== Segment start ==

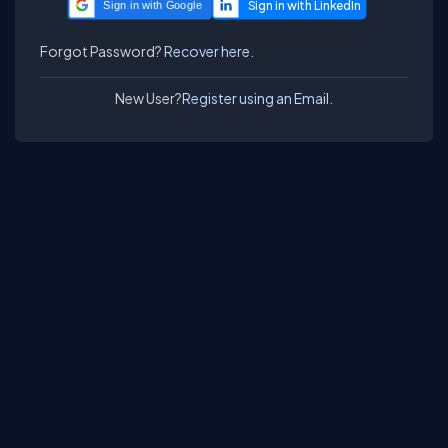
Sign in with Google
Forgot Password?
Recover here.
New User?
Register using an Email.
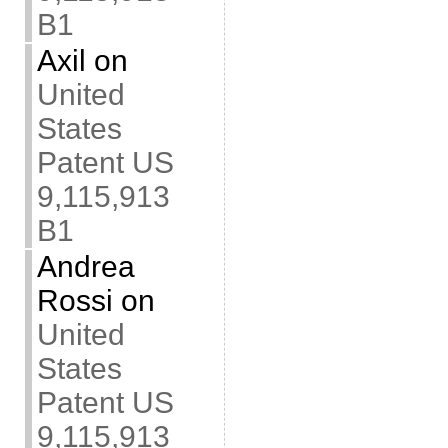
B1
Axil
on
United
States
Patent US
9,115,913
B1
Andrea
Rossi
on
United
States
Patent US
9,115,913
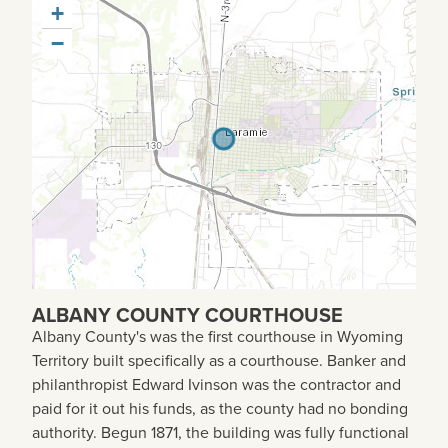
+
−
ALBANY COUNTY COURTHOUSE
Albany County's was the first courthouse in Wyoming
Territory built specifically as a courthouse. Banker and
philanthropist Edward Ivinson was the contractor and
paid for it out his funds, as the county had no bonding
authority. Begun 1871, the building was fully functional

== Segment end ==

Write out all the data exactly, minus pictures.

ANSWER BOX:
Sign in with Google
Forgot Password?
Recover here.
New User?
Register using an Email.
B1
Axil
on
United
States
Patent US
9,115,913
B1
Andrea
Rossi
on
United
States
Patent US
9,115,913
+
−
ALBANY COUNTY COURTHOUSE
Albany County's was the first courthouse in Wyoming
Territory built specifically as a courthouse. Banker and
philanthropist Edward Ivinson was the contractor and
paid for it out his funds, as the county had no bonding
authority. Begun 1871, the building was fully functional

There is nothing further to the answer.